Sacro Monte di Varallo Sesia - World Heritage Site

The Piedmontese town of Varallo, is historically considered as the “capital” of Valsesia, with regards to its vast artistic and historical heritage. It is a charmingly beautiful town.

In its historic center there are many architectural testimonies: the ancient nucleus of the "contrade", small streets formerly used for trade and craftsmanship, the sixteenth-century building where the Scarognini-D'Adda family from Varese used to live and the spectacular nineteenth-century villas, located in what used to be the residential center of the city and where today all visitors can relive the spirit of the Belle Epoque era.

Characteristic features of Varallo are the many churches and religious buildings among which the Collegiate Church of San Gaudenzio stands out, with the polyptych by Gaudenzio Ferrari, the Churches of Santa Maria delle Grazie (Church of Our Lady of the Graces) and San Marco and the Oratory of the Madonna of Loreto: places where faith, art and history unite to form a fundamental work of art in the panorama of Italian art history.

 

The Church of Santa Maria delle Grazie and the Gaudenzian Wall.

This is a national monument, and it is located at the foot of the slope that leads from Piazza Gaudenzio Ferrari to the Sacro Monte. Adjacent is the convent which was originally occupied by the Friars Minor of the Observance and has been the religious headquarters of the Order of the Missionary Sisters of Jesus the Eternal Priest since 1953.

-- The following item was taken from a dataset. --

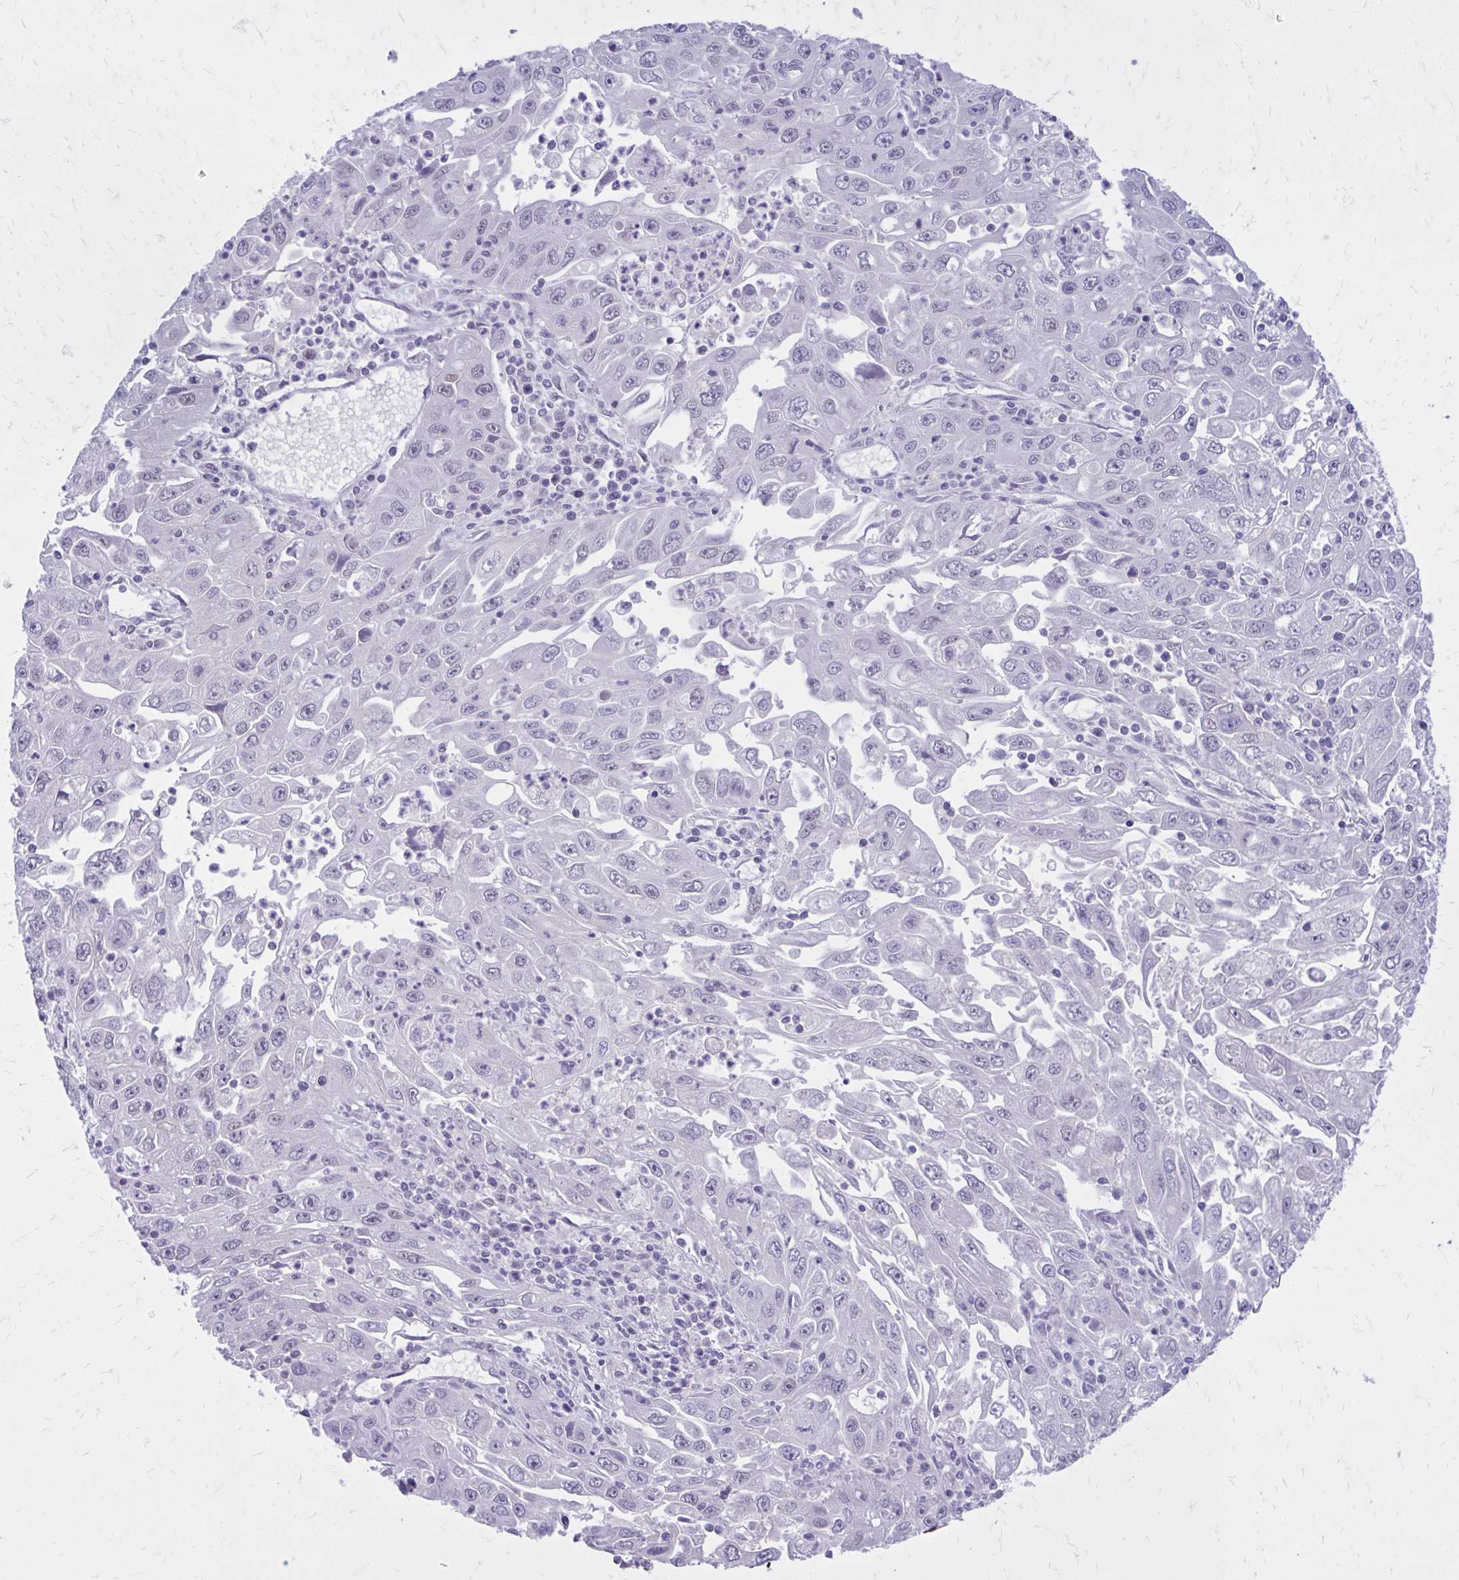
{"staining": {"intensity": "weak", "quantity": "25%-75%", "location": "nuclear"}, "tissue": "endometrial cancer", "cell_type": "Tumor cells", "image_type": "cancer", "snomed": [{"axis": "morphology", "description": "Adenocarcinoma, NOS"}, {"axis": "topography", "description": "Uterus"}], "caption": "The image demonstrates immunohistochemical staining of endometrial cancer. There is weak nuclear positivity is appreciated in about 25%-75% of tumor cells. The staining is performed using DAB brown chromogen to label protein expression. The nuclei are counter-stained blue using hematoxylin.", "gene": "ZBTB25", "patient": {"sex": "female", "age": 62}}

The foundation of the convent of  Santa Maria delle Grazie (Church of Our Lady of the Graces) is closely linked to that of Sacro Monte; and the church, convent and Sacro Monte are part of a single concept and a single historical and artistic moment which initiated at the end of the fifteenth century.

Upon entering the church, the visitor's gaze is immediately captured by the immense narrative story scenes depicting the Life of Jesus Christ that make up the famous Gaudenzian Wall, completed between 1512 and 1513. It is a prelude and synthesis of what was happening at the Sacro Monte: it is here that the art and poetry of Gaudenzio Ferrari reached that stylistic characteristic which would constitute his distinctive trait and never abandon him in the course of his artistic future.

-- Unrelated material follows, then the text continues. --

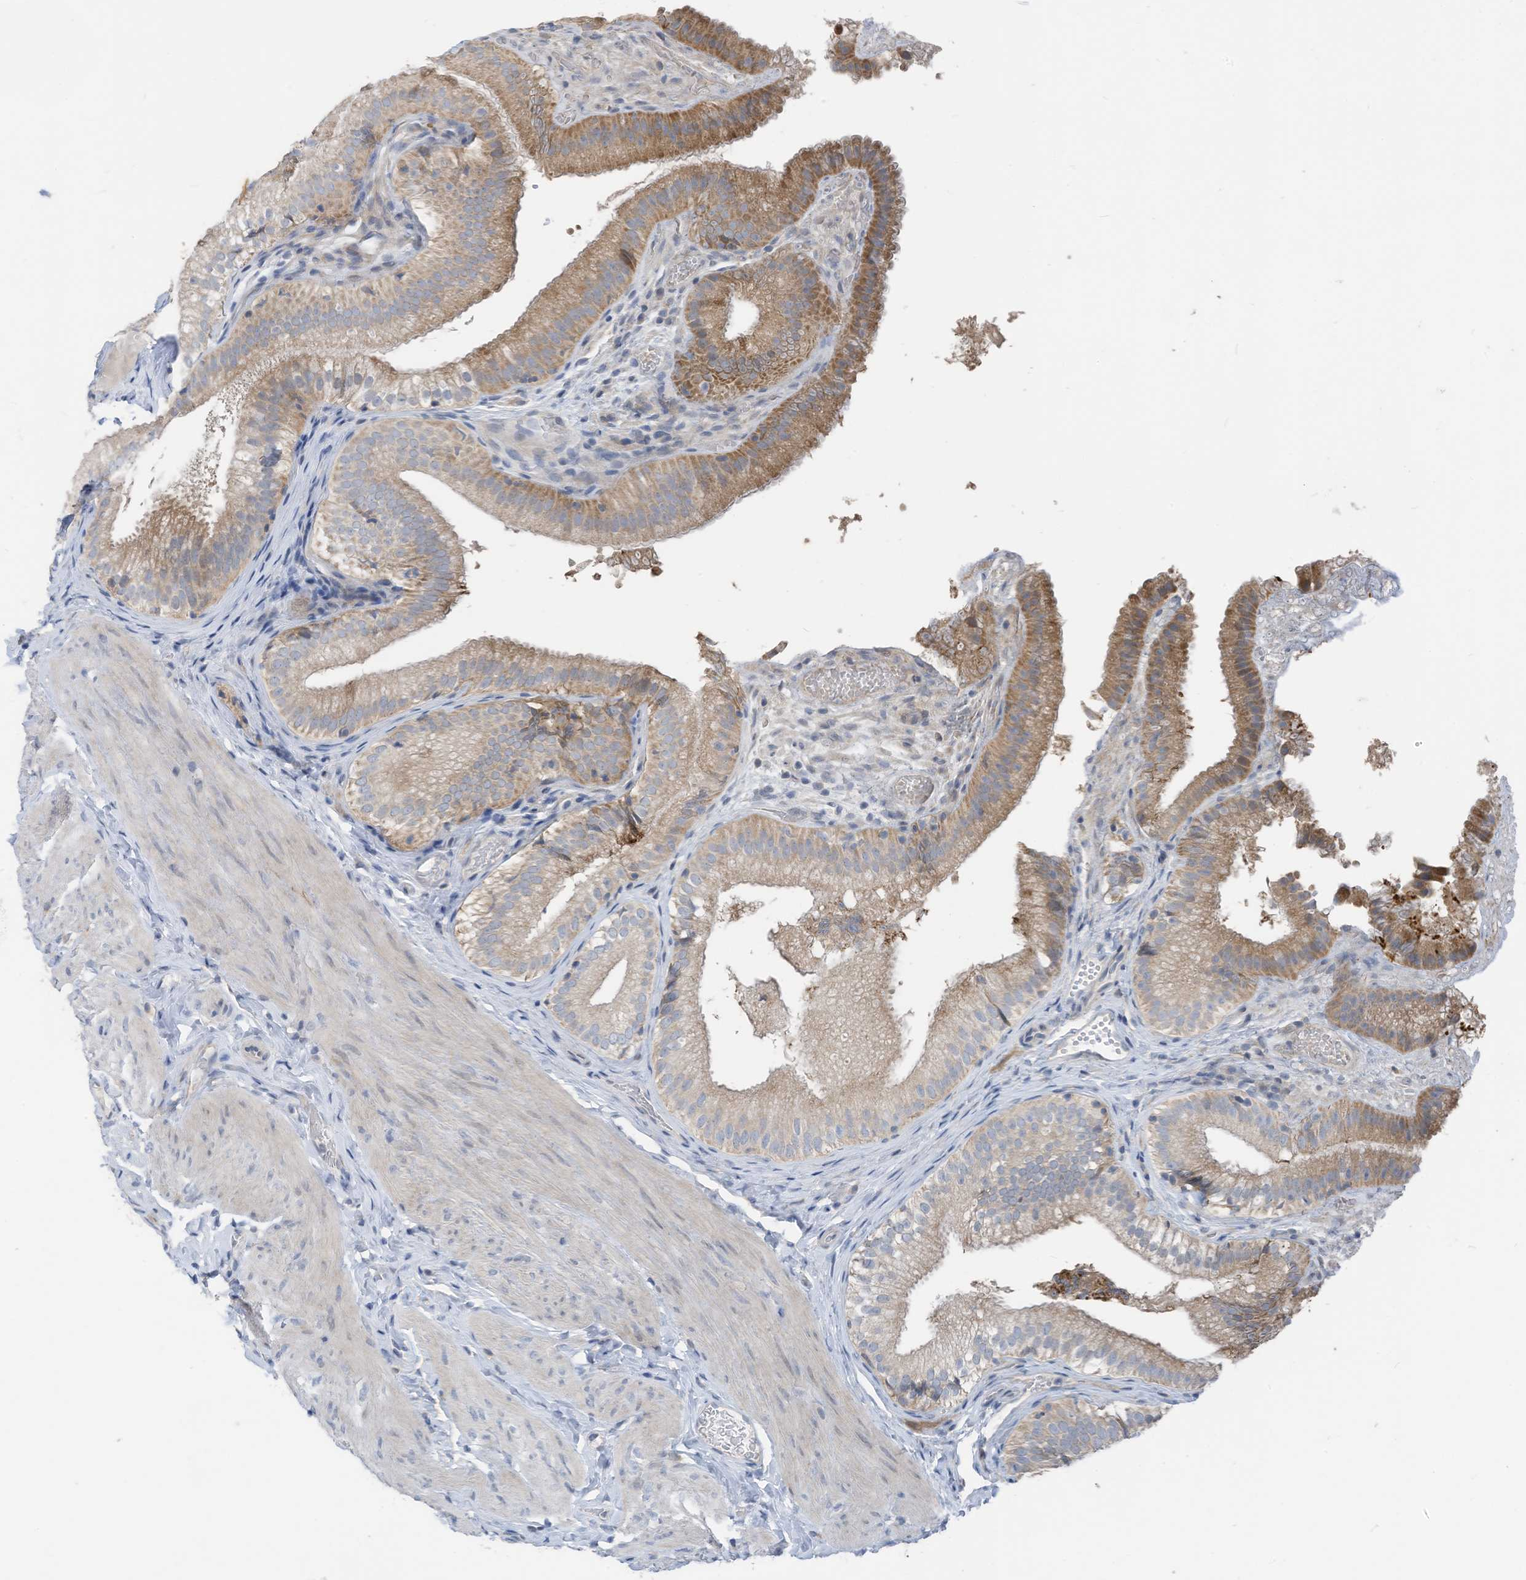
{"staining": {"intensity": "moderate", "quantity": "25%-75%", "location": "cytoplasmic/membranous"}, "tissue": "gallbladder", "cell_type": "Glandular cells", "image_type": "normal", "snomed": [{"axis": "morphology", "description": "Normal tissue, NOS"}, {"axis": "topography", "description": "Gallbladder"}], "caption": "This micrograph demonstrates immunohistochemistry (IHC) staining of benign human gallbladder, with medium moderate cytoplasmic/membranous positivity in approximately 25%-75% of glandular cells.", "gene": "LDAH", "patient": {"sex": "female", "age": 30}}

The Christian Devotional Complex of Sacro Monte of Varallo

This complex is the oldest and most important of all the Sacred Mountains (Sacri Monti) in Piedmont and Lombardy and since 2003 it has been part of the UNESCO World Heritage Sites. It is a Monumental Devotional Complex, which is of great importance, not only from a religious point of view, but also from a historical and artistic point of view.

It consists of 45 chapels, or more aptly, real architectural structures, with more than 800 statues, accompanied by paintings of exceptional artistic value. The complex spreads out on the rock terrace overlooking the city and is included in the Special Nature Reserve of the Sacro Monte di Varallo, established in 1980 in order to manage and protect the monument from a naturalistic-environmental point of view.

The creator and first promoter of the construction of the Sacro Monte was Blessed Friar Bernardino Caimi, Franciscan of the Ancient Observance, former Guardian of the Sacred Places of the East, who at the end of the fifteenth century wanted to recreate the "New Jerusalem" on the summit of the dominant mountain Varallo, to allow the faithful who could not go to Palestine to experience the spirituality of the pilgrimage to the Holy Land, faithfully recreating its most symbolic places.

The Sacro Monte has the shape of a real fortified citadel, surrounded by walls and made up of streets, squares, buildings and gardens. Statues and paintings, give shape and voice to the path that narrates the events of the life of Jesus Christ from His Annunciation to the Resurrection.
Among the many artists who worked on the Sacro Monte Varallese over the centuries mention must be made of Gaudenzio Ferrari, one of the greatest Renaissance exponents of the Lombard Piedmontese culture, Giulio Cesare Luini, Giovanni D’Enrico, Tanzio da Varallo and Morazzone.

With Gaudenzio Ferrari, in particular, the initial project of the Sacro Monte to reproduce the Holy Places was, if not completely forgotten, set aside to develop the illustration of the prominent facts of the life of Christ. It was St. Charles Borromeo who the spread knowledge and veneration for the New Jerusalem of Varese and, in the years to come and, many pilgrims followed his example to go the Sacro Monte and this habit, continues to this day.

Antonio d'Enrico, known as Tanzio da Varallo, also worked on the Sacro Monte. Antonio was born in Riale di Alagna around 1578 and died in Borgosesia around 1632-33. He was an artist who studied in Rome and was also influenced to a certain degree by the artwork of Caravaggio and the Caravaggeschi. Masterpieces of Tanzio da Varallo that still remain, are the frescoes in various chapels of the Sacro Monte, where he collaborated with his elder brother Giovanni, creator of extraordinary life-size polychrome statues.